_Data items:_
[START]

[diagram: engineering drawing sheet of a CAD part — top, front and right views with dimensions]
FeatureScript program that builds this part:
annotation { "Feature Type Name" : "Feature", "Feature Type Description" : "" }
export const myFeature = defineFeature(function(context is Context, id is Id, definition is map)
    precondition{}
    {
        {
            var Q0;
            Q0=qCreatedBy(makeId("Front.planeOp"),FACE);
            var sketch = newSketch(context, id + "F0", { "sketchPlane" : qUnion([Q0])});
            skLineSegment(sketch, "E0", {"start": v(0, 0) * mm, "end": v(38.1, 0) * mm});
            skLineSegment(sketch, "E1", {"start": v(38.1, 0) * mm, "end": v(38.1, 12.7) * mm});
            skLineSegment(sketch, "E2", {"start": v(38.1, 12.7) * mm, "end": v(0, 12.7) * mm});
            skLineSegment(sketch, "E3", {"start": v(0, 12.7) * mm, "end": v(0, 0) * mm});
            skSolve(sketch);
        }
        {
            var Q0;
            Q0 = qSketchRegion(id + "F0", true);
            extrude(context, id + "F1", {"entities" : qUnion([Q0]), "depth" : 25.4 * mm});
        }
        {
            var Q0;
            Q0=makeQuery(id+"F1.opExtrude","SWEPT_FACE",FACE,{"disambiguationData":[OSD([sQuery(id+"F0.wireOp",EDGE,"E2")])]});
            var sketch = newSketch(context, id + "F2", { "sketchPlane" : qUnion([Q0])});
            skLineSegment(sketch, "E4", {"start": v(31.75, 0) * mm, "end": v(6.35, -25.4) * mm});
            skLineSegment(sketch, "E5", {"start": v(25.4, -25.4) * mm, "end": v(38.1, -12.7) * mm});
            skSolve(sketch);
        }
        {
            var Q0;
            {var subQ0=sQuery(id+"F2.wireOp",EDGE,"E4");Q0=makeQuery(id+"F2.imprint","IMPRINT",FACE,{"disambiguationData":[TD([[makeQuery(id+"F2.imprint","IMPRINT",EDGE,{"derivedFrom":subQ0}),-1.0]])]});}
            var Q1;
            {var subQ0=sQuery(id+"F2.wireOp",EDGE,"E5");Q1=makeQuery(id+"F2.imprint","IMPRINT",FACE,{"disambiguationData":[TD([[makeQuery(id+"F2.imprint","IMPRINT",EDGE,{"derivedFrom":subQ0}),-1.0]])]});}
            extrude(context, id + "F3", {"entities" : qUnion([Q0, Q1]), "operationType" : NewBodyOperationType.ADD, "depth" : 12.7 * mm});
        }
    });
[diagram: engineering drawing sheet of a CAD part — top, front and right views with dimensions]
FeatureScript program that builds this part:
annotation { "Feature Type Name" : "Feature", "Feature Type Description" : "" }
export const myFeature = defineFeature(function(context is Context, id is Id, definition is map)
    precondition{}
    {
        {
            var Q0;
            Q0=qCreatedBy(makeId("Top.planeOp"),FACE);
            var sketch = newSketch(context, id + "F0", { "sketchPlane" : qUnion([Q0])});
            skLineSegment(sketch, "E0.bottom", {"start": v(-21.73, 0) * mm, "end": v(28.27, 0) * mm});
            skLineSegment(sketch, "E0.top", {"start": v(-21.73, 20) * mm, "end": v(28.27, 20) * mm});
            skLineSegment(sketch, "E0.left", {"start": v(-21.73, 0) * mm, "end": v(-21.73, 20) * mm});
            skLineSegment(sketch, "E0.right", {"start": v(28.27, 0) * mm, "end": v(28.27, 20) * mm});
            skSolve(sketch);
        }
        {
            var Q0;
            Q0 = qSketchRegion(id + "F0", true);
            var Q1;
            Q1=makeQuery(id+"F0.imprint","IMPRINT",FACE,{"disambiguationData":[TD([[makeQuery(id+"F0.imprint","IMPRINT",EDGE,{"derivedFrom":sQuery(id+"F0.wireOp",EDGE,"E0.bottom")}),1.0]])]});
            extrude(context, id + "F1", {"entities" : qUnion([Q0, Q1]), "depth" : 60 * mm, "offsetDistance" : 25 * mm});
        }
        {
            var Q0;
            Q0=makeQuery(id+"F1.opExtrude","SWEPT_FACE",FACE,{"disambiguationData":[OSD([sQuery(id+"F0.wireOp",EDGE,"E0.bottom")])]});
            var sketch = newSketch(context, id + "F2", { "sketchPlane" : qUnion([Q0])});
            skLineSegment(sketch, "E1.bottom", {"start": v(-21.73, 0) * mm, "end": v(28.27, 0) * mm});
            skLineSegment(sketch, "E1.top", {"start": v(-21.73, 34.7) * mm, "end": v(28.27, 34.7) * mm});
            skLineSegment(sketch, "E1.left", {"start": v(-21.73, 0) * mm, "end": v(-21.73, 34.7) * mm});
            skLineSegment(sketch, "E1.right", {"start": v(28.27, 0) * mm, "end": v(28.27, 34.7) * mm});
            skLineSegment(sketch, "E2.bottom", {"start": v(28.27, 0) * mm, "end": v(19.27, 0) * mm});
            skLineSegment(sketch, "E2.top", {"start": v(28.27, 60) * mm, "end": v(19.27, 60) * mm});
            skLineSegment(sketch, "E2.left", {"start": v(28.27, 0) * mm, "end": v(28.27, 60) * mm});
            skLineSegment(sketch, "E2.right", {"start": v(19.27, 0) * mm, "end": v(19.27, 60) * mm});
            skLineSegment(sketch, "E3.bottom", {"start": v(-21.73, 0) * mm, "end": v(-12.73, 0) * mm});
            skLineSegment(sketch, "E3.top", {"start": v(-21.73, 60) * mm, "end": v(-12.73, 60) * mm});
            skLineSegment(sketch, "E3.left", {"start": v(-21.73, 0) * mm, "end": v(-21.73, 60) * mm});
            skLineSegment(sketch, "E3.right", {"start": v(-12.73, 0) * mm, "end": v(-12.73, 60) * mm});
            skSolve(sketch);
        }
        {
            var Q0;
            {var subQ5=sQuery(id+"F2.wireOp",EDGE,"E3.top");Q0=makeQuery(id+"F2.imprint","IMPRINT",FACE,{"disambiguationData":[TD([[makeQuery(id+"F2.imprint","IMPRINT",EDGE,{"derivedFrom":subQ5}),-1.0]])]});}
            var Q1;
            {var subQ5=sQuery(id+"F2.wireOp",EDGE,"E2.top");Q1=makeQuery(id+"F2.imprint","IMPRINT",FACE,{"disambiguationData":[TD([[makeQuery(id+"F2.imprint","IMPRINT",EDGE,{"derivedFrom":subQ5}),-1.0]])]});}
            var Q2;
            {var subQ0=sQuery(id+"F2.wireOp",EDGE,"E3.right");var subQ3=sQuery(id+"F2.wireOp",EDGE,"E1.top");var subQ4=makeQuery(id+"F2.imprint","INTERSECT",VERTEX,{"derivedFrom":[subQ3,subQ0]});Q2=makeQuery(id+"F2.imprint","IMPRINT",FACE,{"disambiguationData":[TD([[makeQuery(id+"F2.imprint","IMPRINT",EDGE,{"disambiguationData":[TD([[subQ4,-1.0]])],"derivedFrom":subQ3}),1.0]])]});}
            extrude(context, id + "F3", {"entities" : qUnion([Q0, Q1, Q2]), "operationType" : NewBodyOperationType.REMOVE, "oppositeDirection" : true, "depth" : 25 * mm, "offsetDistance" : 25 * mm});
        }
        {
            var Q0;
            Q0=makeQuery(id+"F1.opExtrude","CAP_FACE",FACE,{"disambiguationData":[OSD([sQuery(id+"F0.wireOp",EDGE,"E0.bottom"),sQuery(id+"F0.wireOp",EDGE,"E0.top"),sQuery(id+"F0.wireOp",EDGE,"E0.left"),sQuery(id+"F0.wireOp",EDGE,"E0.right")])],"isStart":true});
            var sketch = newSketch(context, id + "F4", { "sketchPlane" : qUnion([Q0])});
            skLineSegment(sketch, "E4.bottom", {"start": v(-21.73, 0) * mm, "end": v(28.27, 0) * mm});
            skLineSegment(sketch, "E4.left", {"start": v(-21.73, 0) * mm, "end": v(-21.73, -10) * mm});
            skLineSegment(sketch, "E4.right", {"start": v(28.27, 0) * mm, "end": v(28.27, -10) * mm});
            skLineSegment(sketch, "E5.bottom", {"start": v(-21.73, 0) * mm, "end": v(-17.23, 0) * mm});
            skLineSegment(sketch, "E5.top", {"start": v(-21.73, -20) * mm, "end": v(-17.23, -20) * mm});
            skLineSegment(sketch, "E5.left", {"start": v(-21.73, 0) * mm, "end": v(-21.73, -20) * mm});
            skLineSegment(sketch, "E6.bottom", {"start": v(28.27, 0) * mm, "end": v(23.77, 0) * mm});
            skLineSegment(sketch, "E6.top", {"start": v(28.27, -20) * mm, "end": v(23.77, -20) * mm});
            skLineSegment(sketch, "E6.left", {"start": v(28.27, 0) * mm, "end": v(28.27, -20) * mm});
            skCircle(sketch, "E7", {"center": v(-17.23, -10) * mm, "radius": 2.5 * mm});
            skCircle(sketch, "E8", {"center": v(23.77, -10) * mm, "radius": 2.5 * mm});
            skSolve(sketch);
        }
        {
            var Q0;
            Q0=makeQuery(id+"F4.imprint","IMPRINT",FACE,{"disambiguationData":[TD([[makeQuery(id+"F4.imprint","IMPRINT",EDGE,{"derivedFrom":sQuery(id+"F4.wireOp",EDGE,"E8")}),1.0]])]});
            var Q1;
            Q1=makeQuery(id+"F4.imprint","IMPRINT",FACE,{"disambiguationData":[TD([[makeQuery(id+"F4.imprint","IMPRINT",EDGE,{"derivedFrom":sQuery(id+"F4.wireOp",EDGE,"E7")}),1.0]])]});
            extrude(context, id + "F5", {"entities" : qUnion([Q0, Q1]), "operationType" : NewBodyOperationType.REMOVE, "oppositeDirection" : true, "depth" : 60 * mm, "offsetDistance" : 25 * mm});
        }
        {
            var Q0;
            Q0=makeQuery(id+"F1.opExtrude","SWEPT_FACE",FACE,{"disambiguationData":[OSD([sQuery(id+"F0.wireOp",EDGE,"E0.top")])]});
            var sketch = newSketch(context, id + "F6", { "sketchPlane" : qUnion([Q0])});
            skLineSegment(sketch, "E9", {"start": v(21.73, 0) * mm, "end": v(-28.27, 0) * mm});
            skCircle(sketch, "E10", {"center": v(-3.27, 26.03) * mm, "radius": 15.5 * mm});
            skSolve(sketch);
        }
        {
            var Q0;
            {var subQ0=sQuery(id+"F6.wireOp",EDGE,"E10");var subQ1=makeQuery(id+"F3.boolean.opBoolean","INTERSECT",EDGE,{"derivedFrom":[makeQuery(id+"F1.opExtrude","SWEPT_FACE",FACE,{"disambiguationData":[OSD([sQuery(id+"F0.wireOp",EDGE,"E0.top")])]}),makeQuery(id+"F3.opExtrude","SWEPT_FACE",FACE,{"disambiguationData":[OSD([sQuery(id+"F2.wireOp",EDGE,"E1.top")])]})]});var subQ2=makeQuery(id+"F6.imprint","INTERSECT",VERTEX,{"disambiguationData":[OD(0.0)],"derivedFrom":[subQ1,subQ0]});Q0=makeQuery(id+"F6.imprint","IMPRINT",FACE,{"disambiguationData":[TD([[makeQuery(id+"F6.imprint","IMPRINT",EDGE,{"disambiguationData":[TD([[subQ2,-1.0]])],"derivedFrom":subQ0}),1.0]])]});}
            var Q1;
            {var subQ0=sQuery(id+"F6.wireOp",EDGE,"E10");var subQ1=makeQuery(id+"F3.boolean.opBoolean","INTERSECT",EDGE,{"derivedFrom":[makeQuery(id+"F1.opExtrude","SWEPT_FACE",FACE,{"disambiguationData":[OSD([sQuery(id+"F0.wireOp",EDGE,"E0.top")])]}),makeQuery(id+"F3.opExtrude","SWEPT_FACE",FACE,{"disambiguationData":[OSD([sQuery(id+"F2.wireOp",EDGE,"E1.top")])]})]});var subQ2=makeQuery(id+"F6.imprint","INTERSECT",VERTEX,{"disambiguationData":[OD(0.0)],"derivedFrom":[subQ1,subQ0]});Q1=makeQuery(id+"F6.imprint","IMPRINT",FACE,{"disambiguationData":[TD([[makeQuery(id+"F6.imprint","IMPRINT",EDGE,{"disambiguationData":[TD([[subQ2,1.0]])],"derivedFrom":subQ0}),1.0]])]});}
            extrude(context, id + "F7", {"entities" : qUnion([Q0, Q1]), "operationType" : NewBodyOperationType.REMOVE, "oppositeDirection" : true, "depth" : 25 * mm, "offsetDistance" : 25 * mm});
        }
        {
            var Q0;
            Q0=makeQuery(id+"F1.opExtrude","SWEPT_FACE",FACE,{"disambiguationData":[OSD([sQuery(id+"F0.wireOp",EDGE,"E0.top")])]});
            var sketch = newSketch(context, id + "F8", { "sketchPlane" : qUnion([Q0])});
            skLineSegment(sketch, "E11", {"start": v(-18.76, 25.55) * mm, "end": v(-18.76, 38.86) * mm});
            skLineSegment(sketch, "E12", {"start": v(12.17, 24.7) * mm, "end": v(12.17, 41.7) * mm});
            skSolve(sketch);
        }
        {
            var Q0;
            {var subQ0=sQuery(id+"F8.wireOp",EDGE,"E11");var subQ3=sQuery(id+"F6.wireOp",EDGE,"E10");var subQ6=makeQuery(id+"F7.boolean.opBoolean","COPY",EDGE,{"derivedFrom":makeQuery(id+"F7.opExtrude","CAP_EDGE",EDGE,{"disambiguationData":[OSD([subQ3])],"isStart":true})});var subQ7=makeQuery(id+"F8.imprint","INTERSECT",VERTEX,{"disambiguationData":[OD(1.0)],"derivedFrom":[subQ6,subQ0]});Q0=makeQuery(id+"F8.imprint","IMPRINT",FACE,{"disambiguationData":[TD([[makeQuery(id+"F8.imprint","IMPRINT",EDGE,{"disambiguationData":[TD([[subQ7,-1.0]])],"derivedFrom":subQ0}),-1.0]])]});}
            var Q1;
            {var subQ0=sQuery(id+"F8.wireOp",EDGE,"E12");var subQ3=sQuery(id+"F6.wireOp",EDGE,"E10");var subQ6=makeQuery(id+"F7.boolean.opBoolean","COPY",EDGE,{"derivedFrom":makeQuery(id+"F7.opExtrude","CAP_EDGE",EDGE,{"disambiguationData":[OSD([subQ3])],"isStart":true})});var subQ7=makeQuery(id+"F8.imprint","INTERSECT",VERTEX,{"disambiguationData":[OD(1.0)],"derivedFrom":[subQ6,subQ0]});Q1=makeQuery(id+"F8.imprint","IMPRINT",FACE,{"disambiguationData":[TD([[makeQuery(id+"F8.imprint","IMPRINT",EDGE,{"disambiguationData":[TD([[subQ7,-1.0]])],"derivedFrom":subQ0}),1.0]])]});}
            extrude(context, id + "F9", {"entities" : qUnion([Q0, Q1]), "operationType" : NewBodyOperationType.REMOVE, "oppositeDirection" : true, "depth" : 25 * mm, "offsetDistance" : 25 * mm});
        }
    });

[END]

_WRITTEN EXERCISE:_ Can you convert the listing, from its first line through the line containing "v(31.75, 0) *", into a numbered list with any blank lines left out?

_COMPLETE RESPONSE:_
1. [diagram: engineering drawing sheet of a CAD part — top, front and right views with dimensions]
2. FeatureScript program that builds this part:
3. annotation { "Feature Type Name" : "Feature", "Feature Type Description" : "" }
4. export const myFeature = defineFeature(function(context is Context, id is Id, definition is map)
5.     precondition{}
6.     {
7.         {
8.             var Q0;
9.             Q0=qCreatedBy(makeId("Front.planeOp"),FACE);
10.             var sketch = newSketch(context, id + "F0", { "sketchPlane" : qUnion([Q0])});
11.             skLineSegment(sketch, "E0", {"start": v(0, 0) * mm, "end": v(38.1, 0) * mm});
12.             skLineSegment(sketch, "E1", {"start": v(38.1, 0) * mm, "end": v(38.1, 12.7) * mm});
13.             skLineSegment(sketch, "E2", {"start": v(38.1, 12.7) * mm, "end": v(0, 12.7) * mm});
14.             skLineSegment(sketch, "E3", {"start": v(0, 12.7) * mm, "end": v(0, 0) * mm});
15.             skSolve(sketch);
16.         }
17.         {
18.             var Q0;
19.             Q0 = qSketchRegion(id + "F0", true);
20.             extrude(context, id + "F1", {"entities" : qUnion([Q0]), "depth" : 25.4 * mm});
21.         }
22.         {
23.             var Q0;
24.             Q0=makeQuery(id+"F1.opExtrude","SWEPT_FACE",FACE,{"disambiguationData":[OSD([sQuery(id+"F0.wireOp",EDGE,"E2")])]});
25.             var sketch = newSketch(context, id + "F2", { "sketchPlane" : qUnion([Q0])});
26.             skLineSegment(sketch, "E4", {"start": v(31.75, 0) * mm, "end": v(6.35, -25.4) * mm});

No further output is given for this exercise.